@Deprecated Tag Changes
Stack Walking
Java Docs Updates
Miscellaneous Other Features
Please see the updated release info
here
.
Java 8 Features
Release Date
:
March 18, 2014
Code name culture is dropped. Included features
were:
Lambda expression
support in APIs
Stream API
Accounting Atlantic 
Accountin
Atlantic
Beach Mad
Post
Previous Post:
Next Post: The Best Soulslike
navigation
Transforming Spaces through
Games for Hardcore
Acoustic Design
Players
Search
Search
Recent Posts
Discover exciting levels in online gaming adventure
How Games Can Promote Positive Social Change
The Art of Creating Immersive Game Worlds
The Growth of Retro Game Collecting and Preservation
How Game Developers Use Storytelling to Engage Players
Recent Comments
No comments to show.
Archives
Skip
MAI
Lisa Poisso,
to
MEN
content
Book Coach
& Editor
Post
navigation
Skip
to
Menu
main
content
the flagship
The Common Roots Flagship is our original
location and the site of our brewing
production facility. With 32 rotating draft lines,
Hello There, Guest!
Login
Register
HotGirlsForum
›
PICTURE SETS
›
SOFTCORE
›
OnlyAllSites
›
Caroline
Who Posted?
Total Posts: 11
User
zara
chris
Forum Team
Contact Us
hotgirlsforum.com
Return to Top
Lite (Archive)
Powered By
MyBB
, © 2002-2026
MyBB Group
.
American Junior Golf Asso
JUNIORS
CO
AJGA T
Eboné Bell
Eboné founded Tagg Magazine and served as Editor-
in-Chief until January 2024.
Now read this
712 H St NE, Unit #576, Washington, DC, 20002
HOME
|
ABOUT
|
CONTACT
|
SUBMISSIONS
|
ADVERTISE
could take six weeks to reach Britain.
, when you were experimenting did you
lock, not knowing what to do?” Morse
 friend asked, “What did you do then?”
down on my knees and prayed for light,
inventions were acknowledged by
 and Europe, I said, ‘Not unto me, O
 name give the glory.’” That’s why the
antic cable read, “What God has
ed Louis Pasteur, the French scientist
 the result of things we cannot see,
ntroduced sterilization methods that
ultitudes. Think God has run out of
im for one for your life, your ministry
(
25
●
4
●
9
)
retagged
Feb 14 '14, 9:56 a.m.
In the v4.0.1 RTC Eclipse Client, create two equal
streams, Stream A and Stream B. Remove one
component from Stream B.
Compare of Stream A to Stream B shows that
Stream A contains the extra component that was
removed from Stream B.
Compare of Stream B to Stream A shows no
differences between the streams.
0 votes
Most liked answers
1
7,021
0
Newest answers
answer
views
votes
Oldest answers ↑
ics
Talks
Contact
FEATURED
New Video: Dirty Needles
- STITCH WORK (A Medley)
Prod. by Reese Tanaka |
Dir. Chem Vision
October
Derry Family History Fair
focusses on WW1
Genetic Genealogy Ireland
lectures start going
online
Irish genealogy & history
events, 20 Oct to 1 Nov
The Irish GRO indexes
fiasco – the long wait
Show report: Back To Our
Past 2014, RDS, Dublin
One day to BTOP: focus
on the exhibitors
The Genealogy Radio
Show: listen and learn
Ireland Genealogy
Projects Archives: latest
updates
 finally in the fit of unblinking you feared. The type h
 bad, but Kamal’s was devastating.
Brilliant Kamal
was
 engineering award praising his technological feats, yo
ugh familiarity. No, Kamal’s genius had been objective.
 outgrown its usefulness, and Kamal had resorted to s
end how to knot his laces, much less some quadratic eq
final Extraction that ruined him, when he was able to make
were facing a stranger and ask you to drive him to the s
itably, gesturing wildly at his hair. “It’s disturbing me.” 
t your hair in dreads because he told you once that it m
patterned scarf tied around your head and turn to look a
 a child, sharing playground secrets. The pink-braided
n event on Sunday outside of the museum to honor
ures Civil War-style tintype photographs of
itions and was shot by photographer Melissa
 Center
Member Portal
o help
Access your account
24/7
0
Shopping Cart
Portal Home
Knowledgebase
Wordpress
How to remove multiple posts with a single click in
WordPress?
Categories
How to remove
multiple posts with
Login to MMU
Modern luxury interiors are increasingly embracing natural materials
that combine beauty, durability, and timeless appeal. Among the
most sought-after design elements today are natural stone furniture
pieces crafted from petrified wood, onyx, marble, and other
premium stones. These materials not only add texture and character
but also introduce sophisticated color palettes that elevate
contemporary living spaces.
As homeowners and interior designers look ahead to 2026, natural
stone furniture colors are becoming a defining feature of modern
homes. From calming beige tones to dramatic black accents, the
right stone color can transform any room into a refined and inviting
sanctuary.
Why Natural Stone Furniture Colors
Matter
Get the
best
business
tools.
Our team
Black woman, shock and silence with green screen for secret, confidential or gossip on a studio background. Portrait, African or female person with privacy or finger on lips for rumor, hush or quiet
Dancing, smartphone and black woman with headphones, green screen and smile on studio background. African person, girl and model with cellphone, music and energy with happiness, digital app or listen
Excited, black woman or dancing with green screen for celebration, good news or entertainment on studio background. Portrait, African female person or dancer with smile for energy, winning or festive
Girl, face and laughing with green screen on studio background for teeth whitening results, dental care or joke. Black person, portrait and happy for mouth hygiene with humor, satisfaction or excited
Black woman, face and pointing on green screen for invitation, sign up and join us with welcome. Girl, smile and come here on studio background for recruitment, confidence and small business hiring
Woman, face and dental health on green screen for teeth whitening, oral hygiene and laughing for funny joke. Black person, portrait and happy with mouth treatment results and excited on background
--
--- Task to complete ---
Arrange the text of the items as a Markdown table with the columns Row and Line Text. Start at the first line of the items, continue through the line that contains "location and the site of our brewing", number each row, and omit blank lines.

--- Written solution ---
| Row | Line Text |
|---|---|
| 1 | @Deprecated Tag Changes |
| 2 | Stack Walking |
| 3 | Java Docs Updates |
| 4 | Miscellaneous Other Features |
| 5 | Please see the updated release info |
| 6 | here |
| 7 | . |
| 8 | Java 8 Features |
| 9 | Release Date |
| 10 | : |
| 11 | March 18, 2014 |
| 12 | Code name culture is dropped. Included features |
| 13 | were: |
| 14 | Lambda expression |
| 15 | support in APIs |
| 16 | Stream API |
| 17 | Accounting Atlantic  |
| 18 | Accountin |
| 19 | Atlantic |
| 20 | Beach Mad |
| 21 | Post |
| 22 | Previous Post: |
| 23 | Next Post: The Best Soulslike |
| 24 | navigation |
| 25 | Transforming Spaces through |
| 26 | Games for Hardcore |
| 27 | Acoustic Design |
| 28 | Players |
| 29 | Search |
| 30 | Search |
| 31 | Recent Posts |
| 32 | Discover exciting levels in online gaming adventure |
| 33 | How Games Can Promote Positive Social Change |
| 34 | The Art of Creating Immersive Game Worlds |
| 35 | The Growth of Retro Game Collecting and Preservation |
| 36 | How Game Developers Use Storytelling to Engage Players |
| 37 | Recent Comments |
| 38 | No comments to show. |
| 39 | Archives |
| 40 | Skip |
| 41 | MAI |
| 42 | Lisa Poisso, |
| 43 | to |
| 44 | MEN |
| 45 | content |
| 46 | Book Coach |
| 47 | & Editor |
| 48 | Post |
| 49 | navigation |
| 50 | Skip |
| 51 | to |
| 52 | Menu |
| 53 | main |
| 54 | content |
| 55 | the flagship |
| 56 | The Common Roots Flagship is our original |
| 57 | location and the site of our brewing |